Tell how many lines in the data contain the word "attachments", and leave out everything else.

= = = = =

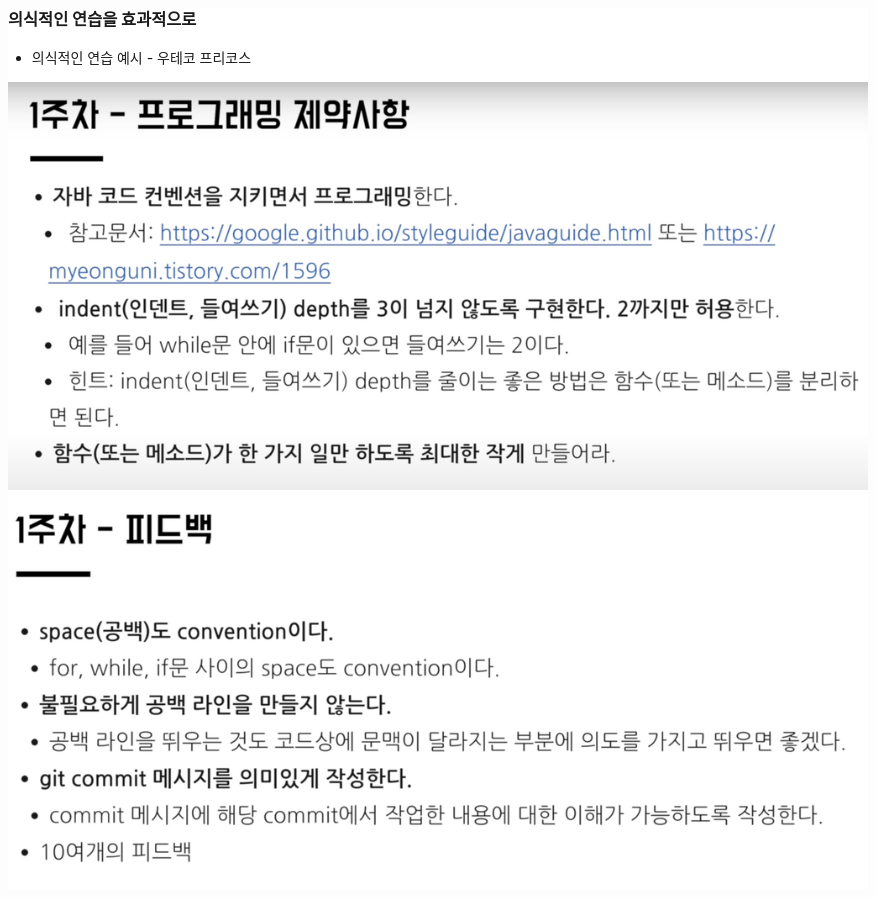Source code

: ### 의식적인 연습을 효과적으로 

- 의식적인 연습 예시 - 우테코 프리코스


![](attachments/Pasted%20image%2020231121222858.png)

![](attachments/Pasted%20image%2020231121222907.png)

= = = = =

- _Your solution_
2